Cambodia: The 97-page report, "Only 'Instant Noodle' Unions Survive: Union Busting in Cambodia's Garment and Tourism Sectors" of Human rights watchDocuments how the Cambodian government and some employers used various legal and administrative tactics during the pandemic in Cambodia to weaken the independent trade union movement in Cambodia and violate workers' rights. The measures taken to address the severe economic impact of the pandemic have: Punish independent unions while favoring employer-friendly unions that could quickly register with the government, such as "making instant noodles," to put it in the words of a prominent union leader. In Phnom Penh It happened at the beginning of November Protests by workers after a union leader was dismissed. After the protests, two more workers were dismissed who wanted to found a trade union. One worker said she would file a complaint with the Ministry of Labour to have the three workers reinstated. The factory had already laid off five workers in August, but a protest by around 800 workers led to their reinstatement.

Companies in the Textile Alliance

Eagles Received for the time being no higher state bridging aid. A corresponding lawsuit by the company was rejected by the Administrative Court of Würzburg in November. Eagles had applied for aid amounting to almost EUR 43.7 million. In December 2021, according to the IHK However, only EUR 14.7 million was disbursed. The IHK explained the decision in a statement: ‘In the view of the Court of First Instance, Eagles fail to demonstrate the period during which the retailer was in economic difficulties and which companies are attributable to the group’.

Gerry Weber confirms its annual forecasts and continues to expect a Turnover in the range of EUR 315-340 million off. From January to September, sales amounted to EUR 247.4 million, 30.2% higher than in the previous year. In all three sales channels Gerry Weber Growing strongly: Own brick-and-mortar retail trade EUR 116.0 million (+34.4%), e-commerce EUR 41.5 million (+35.6%), wholesale trade EUR 89.8 million (+23.0%).

Adidas: In the third quarter, Group sales of Adidas EUR 6.41 billion (+11.4%). However, the company had already lowered its annual targets in October due to the weaker general conditions (see news update of KW 45). Due to the Closed partnership with the controversial US rapper Kanye "Ye" West has Adidas the Revenue and margin forecast surprisingly lowered once again and now expects profits of EUR 250 million in the current year (instead of EUR 500 million as in mid-October).
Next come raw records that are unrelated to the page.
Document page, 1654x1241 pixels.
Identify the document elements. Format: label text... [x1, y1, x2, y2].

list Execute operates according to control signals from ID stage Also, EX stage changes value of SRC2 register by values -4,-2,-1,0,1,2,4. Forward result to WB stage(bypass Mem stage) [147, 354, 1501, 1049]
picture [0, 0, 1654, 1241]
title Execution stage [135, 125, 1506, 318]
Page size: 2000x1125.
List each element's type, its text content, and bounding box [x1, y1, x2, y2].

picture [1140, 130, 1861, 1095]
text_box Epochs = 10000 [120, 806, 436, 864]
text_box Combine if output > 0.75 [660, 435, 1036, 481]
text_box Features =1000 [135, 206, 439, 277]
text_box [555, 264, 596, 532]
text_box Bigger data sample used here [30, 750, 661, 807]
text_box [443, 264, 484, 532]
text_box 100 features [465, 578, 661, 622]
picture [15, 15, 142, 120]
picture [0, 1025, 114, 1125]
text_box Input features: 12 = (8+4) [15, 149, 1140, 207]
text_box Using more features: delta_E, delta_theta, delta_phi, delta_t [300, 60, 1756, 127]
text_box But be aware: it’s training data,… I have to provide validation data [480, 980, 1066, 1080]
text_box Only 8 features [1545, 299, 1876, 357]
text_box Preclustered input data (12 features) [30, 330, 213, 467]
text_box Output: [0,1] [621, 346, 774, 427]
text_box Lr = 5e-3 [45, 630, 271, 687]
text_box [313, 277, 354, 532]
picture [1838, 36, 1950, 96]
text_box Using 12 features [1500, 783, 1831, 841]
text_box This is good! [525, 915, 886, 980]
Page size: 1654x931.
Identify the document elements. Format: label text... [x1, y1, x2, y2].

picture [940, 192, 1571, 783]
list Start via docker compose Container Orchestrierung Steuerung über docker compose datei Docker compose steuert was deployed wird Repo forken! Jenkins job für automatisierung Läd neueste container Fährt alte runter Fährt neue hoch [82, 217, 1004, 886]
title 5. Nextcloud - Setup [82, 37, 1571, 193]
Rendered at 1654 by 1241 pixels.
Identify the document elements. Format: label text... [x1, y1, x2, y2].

Primark As expected, the 21/22 financial year ended with strong increases in sales and earnings. In the past financial year, sales therefore amounted to just under £7.7 billion (€8.8 billion). This exceeded the previous year's level by 38%. The company was largely satisfied with the business development in the UK, Ireland and the USA. In continental Europe, consumer confidence is currently weaker than before the pandemic (revenues are 16% lower than in 18/19). Special Concerns Primark The German market: Due to the decline in land productivity, the profitability of the sites in Germany has now fallen to an ‘unacceptable level’. Primark Also published the "Primark Sustainability and Ethics Progress Report 2021/22", which presents the results of the sustainability strategy. Concretely committed Primark to become more sustainable in four main areas: Use of more sustainable materials, design process design for recycling, use of less CO2 and single-use plastic, guarantee of living wages and fair working conditions. Working for the last point PrimarkAmong other things, with the Anker Research Institute and ACT together. A living wage for workers in PrimarkSupply chains (Bangladesh, Cambodia, Turkey and Vietnam) are not to be reached until 2030.